THE EXERCISE:
Reproduce every line of the items below, keeping each name and spelling unchanged.
BEGIN PROVIDED RECORDS
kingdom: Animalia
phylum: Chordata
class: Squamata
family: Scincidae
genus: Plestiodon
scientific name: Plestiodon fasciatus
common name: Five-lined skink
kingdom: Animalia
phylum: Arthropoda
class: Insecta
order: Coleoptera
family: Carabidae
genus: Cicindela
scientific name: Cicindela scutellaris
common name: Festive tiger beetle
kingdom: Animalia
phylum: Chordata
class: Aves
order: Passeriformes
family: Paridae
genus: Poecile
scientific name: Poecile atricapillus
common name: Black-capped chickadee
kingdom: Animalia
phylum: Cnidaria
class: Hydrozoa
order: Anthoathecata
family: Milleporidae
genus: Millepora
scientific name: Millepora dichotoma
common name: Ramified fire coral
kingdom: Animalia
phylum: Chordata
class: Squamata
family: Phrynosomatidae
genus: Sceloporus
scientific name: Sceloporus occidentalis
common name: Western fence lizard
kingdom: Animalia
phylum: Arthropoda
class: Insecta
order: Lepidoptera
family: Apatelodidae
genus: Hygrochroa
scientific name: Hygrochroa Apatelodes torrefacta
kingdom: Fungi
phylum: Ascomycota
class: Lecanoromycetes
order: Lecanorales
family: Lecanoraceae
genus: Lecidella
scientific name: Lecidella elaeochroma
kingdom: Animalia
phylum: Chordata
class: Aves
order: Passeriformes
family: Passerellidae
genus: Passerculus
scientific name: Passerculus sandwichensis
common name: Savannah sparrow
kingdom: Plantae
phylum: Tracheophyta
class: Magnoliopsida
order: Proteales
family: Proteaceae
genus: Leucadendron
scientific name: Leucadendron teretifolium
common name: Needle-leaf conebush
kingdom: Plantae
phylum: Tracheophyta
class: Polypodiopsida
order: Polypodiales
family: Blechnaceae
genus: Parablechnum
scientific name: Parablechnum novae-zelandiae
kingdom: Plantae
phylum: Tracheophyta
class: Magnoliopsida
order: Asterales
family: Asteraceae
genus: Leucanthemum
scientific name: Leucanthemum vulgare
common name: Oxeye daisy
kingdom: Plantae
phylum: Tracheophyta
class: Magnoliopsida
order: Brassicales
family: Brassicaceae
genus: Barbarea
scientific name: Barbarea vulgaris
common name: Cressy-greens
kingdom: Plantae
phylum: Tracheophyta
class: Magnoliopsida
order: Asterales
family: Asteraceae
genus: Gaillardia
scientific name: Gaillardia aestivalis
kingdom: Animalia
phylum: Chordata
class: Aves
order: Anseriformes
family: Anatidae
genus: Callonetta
END PROVIDED RECORDS
WRITTEN REPLY:
kingdom: Animalia
phylum: Chordata
class: Squamata
family: Scincidae
genus: Plestiodon
scientific name: Plestiodon fasciatus
common name: Five-lined skink
kingdom: Animalia
phylum: Arthropoda
class: Insecta
order: Coleoptera
family: Carabidae
genus: Cicindela
scientific name: Cicindela scutellaris
common name: Festive tiger beetle
kingdom: Animalia
phylum: Chordata
class: Aves
order: Passeriformes
family: Paridae
genus: Poecile
scientific name: Poecile atricapillus
common name: Black-capped chickadee
kingdom: Animalia
phylum: Cnidaria
class: Hydrozoa
order: Anthoathecata
family: Milleporidae
genus: Millepora
scientific name: Millepora dichotoma
common name: Ramified fire coral
kingdom: Animalia
phylum: Chordata
class: Squamata
family: Phrynosomatidae
genus: Sceloporus
scientific name: Sceloporus occidentalis
common name: Western fence lizard
kingdom: Animalia
phylum: Arthropoda
class: Insecta
order: Lepidoptera
family: Apatelodidae
genus: Hygrochroa
scientific name: Hygrochroa Apatelodes torrefacta
kingdom: Fungi
phylum: Ascomycota
class: Lecanoromycetes
order: Lecanorales
family: Lecanoraceae
genus: Lecidella
scientific name: Lecidella elaeochroma
kingdom: Animalia
phylum: Chordata
class: Aves
order: Passeriformes
family: Passerellidae
genus: Passerculus
scientific name: Passerculus sandwichensis
common name: Savannah sparrow
kingdom: Plantae
phylum: Tracheophyta
class: Magnoliopsida
order: Proteales
family: Proteaceae
genus: Leucadendron
scientific name: Leucadendron teretifolium
common name: Needle-leaf conebush
kingdom: Plantae
phylum: Tracheophyta
class: Polypodiopsida
order: Polypodiales
family: Blechnaceae
genus: Parablechnum
scientific name: Parablechnum novae-zelandiae
kingdom: Plantae
phylum: Tracheophyta
class: Magnoliopsida
order: Asterales
family: Asteraceae
genus: Leucanthemum
scientific name: Leucanthemum vulgare
common name: Oxeye daisy
kingdom: Plantae
phylum: Tracheophyta
class: Magnoliopsida
order: Brassicales
family: Brassicaceae
genus: Barbarea
scientific name: Barbarea vulgaris
common name: Cressy-greens
kingdom: Plantae
phylum: Tracheophyta
class: Magnoliopsida
order: Asterales
family: Asteraceae
genus: Gaillardia
scientific name: Gaillardia aestivalis
kingdom: Animalia
phylum: Chordata
class: Aves
order: Anseriformes
family: Anatidae
genus: Callonetta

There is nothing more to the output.